EXERCISE SET:
(a) List every place or institution name that appears in the memoir excerpt.
(b) In the memoir excerpt, how were even the most esteemed professors at Columbia always addressed?
(c) Translate this sentence from the memoir excerpt into Spanish: "This gave me a reason to approach him."

TEXT SHOWN:
________

September 7, 2016--The Fly (Part One)

I was all excited as my classmate English majors and I stumbled out of Professor Jim Zito's class on Shakespeare's Late Plays.

He had just finished his Lear lectures, this most desperate of tragedies, citing Gloucester in Act 4's most desperate of utterances--
As fles to wanton boys are we to th' gods. 
They kill us for their sport.
This gave me a reason to approach him. Something I had never done, intimidated by his brilliance.

Somehow finding my voice, I called to him, "Mr. Zito. Mr. Zito."

At Columbia, with Oxbridge-like unpretension, even the most esteemed professors were always addressed as Mister.

"What is it Zwerling?" he said, though born in the Bronx, with his academic version of a modified British accent.

________

RECORD EXCERPTS:
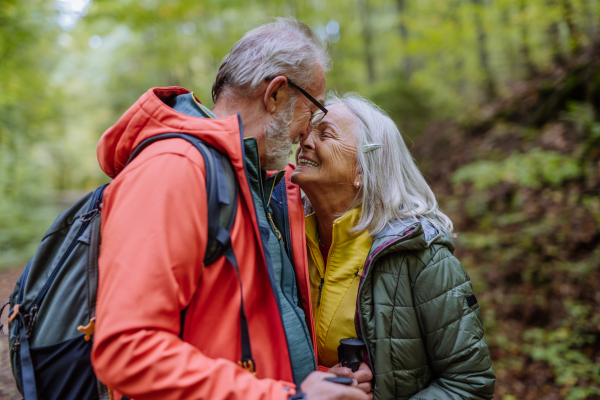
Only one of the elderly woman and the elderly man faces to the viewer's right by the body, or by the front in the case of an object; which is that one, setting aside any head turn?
the elderly man

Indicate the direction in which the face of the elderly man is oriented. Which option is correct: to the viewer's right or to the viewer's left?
to the viewer's right

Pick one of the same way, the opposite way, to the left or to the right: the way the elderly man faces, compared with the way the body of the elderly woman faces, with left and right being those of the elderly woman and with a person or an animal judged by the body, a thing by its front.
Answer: the opposite way

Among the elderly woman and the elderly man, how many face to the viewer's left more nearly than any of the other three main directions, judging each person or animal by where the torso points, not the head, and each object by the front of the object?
1

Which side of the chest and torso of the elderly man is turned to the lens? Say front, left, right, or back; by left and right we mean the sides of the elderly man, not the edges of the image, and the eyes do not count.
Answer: right

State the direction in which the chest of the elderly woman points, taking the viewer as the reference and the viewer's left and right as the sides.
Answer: facing to the left of the viewer

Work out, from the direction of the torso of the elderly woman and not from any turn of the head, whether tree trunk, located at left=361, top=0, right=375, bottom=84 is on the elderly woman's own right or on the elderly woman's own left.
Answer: on the elderly woman's own right
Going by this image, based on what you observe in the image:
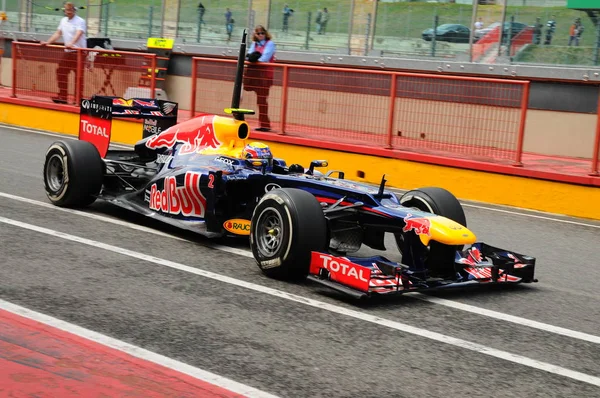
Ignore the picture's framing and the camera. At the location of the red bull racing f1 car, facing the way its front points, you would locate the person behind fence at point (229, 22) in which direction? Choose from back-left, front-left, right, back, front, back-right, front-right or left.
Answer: back-left

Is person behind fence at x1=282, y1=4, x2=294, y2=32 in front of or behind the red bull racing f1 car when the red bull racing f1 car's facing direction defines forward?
behind

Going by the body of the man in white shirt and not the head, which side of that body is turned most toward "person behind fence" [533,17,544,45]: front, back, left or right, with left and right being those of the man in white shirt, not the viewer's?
left

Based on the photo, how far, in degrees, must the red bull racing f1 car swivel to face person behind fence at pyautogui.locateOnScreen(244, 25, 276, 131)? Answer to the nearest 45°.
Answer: approximately 135° to its left

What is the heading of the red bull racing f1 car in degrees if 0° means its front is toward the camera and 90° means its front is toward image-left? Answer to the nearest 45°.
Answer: approximately 315°

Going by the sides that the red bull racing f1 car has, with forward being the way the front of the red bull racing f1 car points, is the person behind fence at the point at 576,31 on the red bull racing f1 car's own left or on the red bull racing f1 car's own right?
on the red bull racing f1 car's own left

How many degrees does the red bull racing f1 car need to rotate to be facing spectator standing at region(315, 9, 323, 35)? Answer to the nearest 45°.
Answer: approximately 135° to its left

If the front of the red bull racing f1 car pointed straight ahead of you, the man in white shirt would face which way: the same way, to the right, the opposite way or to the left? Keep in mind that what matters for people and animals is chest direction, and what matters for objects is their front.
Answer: to the right

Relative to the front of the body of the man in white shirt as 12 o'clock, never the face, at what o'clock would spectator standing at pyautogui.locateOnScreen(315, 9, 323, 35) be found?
The spectator standing is roughly at 7 o'clock from the man in white shirt.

________

RESULTS OF THE TASKS:
(a) Columbia, the Bronx, Oxbridge

(b) As Mister.

(c) Esto me dio una razón para acercarme a él.